Hoje, apesar de já termos evoluído bastante nas nossas ferramentas de inclusão e acessibilidade infelizmente ainda há grandes falhas na hora da votação. Eu não tive nenhum problema, mas, em compensação, outros PCDs (pessoas com deficiência) obtiveram. Dentre tantos relatos indignados que li e ouvi eu me aprofundei no do seu João Maia. O seu João é fotógrafo profissional e palestrante. Ele tem 46 anos, é piauiense e após os seus 28 anos de idade adquiriu uma Uveíte bilateral (uma inflamação de alto nível que destrói todo o olho). No caso dele, houve um descolamento de retina no olho direito (esse é zerado) e no olho esquerdo, uma lesão no nervo óptico. Então, ele convive com uma baixa visão extremamente baixíssima que o possibilita percepções de vultos coloridos e desfocados.
O fotógrafo que mora em São Paulo, me relatou que nos anos anteriores, na sua seção já tinha um sistema de voz (vozes gravadas), mas a urna eletrônica que era destinada para ele não disponibilizava os fones de ouvidos. Então, algumas vezes os mesários conseguiram os fones na hora e outras vezes, ele utilizou os próprios. Esse ano, entretanto, os fones estavam lá! Porém, ele não conseguiu votar utilizando a resposta do sintetizador de voz (nova tecnologia que transforma texto em som) e isso o levou há alguns questionamentos, como: “Será que a urna estava com defeito? Será que os mesários não sabiam acioná-la?”
Assim, tendo direito somente ao sistema de Braille, seu João ressaltou toda a sua frustração: “Não é possível! A gente lutou tanto para conquistar um sintetizador de voz em uma urna eletrônica para não conseguirmos fazer uso no dia.”
Seu Maia registrou sua reclamação no e-mail do Tribunal de Justiça – está mais do que certo, porque ele solicitou o atendimento para as suas necessidades especiais meses atrás como pede a Justiça Eleitoral. Ah! Falando nisso, os eleitores com deficiência das mais variadas especificidades devem solicitar isso para que as suas seções eleitorais possam ser preparadas. Agora, se solicitarem e não forem atendidos façam como o fotógrafo com baixa visão que mora em São Paulo: coloquem a boca no trombone, reivindique os seus direitos mesmo!
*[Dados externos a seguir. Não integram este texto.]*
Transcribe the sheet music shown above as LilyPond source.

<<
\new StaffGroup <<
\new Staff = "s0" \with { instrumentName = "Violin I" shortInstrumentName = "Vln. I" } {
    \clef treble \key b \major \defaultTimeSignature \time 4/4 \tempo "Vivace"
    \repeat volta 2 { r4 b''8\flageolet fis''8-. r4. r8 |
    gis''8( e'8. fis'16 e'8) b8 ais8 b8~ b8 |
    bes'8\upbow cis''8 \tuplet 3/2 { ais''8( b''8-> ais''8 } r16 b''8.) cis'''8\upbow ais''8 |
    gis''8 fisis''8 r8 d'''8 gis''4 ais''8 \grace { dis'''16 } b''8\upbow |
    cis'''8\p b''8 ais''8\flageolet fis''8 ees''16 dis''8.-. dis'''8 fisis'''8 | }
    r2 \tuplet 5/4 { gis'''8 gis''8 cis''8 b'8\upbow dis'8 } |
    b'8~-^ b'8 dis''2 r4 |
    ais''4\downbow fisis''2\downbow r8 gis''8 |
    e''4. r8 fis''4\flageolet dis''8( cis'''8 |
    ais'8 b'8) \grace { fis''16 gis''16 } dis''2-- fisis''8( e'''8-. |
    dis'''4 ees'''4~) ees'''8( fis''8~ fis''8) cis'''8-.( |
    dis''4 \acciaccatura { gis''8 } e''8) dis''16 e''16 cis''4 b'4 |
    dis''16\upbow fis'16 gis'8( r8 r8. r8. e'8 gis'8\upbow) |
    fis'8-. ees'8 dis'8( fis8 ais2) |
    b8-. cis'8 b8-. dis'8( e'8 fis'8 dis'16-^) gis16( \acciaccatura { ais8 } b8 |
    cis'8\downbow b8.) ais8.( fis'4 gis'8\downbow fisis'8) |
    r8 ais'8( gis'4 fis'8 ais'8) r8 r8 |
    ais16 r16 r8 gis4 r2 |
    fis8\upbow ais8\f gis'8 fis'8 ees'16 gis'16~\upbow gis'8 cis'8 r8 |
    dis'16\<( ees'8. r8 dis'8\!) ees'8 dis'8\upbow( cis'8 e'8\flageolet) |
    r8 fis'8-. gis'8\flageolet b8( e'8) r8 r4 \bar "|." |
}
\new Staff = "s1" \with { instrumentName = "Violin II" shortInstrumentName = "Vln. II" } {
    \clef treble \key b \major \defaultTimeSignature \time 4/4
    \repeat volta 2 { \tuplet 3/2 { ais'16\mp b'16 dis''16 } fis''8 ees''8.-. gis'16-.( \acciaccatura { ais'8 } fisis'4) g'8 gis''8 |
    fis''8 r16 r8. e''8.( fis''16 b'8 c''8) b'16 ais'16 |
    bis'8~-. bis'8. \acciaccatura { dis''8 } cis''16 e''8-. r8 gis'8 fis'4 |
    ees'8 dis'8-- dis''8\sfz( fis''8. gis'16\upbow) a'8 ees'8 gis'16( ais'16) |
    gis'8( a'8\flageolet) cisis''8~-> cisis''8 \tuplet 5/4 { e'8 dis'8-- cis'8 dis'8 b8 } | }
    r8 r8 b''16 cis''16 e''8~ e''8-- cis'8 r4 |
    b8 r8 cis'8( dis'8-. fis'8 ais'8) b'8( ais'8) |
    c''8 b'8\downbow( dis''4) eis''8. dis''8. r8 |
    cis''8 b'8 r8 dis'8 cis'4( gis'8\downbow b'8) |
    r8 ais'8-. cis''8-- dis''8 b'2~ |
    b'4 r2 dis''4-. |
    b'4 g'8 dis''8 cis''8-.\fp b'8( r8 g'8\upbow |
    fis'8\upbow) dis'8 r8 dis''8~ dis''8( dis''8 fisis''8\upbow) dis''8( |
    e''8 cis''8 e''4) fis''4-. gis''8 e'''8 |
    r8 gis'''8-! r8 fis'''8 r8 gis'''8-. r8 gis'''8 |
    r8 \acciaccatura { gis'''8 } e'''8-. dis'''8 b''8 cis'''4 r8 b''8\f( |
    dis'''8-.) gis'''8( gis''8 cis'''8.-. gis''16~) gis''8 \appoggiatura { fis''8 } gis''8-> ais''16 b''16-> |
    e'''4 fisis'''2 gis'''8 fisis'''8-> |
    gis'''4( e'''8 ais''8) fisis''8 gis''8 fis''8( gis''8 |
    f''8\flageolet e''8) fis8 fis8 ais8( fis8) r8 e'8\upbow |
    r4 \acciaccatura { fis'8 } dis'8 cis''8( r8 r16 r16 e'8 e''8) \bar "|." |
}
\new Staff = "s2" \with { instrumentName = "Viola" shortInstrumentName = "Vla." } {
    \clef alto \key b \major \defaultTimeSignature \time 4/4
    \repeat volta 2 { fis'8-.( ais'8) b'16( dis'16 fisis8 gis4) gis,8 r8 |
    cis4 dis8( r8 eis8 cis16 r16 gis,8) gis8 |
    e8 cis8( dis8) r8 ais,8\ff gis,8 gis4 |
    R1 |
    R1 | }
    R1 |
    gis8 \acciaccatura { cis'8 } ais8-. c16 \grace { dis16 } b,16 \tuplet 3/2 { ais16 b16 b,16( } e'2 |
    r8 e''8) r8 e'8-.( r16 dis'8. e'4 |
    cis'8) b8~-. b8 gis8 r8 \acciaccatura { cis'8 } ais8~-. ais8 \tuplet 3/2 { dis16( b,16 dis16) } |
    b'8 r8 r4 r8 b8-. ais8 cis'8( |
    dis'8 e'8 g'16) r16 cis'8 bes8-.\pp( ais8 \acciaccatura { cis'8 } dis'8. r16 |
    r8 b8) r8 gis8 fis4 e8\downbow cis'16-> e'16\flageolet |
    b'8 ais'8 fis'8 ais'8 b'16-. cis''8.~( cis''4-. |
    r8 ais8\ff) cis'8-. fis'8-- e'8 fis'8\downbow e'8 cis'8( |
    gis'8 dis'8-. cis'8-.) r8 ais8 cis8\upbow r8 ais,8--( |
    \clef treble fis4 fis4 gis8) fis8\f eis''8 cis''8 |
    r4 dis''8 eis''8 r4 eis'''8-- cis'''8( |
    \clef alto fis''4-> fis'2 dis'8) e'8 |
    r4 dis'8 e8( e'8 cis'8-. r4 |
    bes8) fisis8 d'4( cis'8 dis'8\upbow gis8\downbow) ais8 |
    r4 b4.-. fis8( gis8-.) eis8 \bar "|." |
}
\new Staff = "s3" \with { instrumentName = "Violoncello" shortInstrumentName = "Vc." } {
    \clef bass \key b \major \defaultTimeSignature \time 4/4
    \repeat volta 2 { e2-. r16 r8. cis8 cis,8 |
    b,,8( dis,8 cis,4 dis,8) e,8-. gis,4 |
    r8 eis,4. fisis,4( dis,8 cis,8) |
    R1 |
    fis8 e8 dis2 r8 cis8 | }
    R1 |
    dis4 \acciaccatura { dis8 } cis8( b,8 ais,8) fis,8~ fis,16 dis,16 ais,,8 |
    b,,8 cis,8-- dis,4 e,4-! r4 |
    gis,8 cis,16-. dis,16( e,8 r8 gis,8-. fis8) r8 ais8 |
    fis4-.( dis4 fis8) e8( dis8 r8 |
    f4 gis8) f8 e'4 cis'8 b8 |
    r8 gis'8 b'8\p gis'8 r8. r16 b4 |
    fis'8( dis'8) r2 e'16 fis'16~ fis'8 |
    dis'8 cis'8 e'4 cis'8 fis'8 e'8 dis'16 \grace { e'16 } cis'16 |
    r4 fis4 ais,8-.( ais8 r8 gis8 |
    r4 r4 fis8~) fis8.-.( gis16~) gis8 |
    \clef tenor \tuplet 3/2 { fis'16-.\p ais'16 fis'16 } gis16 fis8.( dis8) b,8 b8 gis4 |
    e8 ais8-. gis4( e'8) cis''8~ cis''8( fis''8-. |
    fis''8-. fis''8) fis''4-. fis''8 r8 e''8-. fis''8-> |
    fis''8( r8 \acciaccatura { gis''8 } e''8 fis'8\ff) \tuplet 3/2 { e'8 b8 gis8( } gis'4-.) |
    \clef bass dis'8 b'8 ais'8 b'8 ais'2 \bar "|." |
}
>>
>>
No mais, outro gancho que aproveito para puxar é em relação às nossas candidaturas. Esse ano, em todo o Brasil teve 1%, apenas 1% de candidatos com deficiência. Que baixa representatividade é essa, gente!? Cadê a nossa força? Cadê o nosso engajamento nas políticas públicas do nosso país? Cadê os milhões de nós?
Reflitam essas questões. Mas não fiquem apenas na reflexão. Vá além! Se engaje mais. Se interesse mais pelas políticas públicas. Se candidatem! Só assim, só tendo vários de nós ocupando os cargos políticos é que podemos multiplicar mil vezes mais as ações que fazem o mundo ser mais acessível e, consequentemente, inclusivo. Mas, enquanto esperamos as próximas eleições cobrem, exijam dos candidatos que foram eleitos agora, porque, afinal de contas, foi para atender o povo que ganharam, não é!?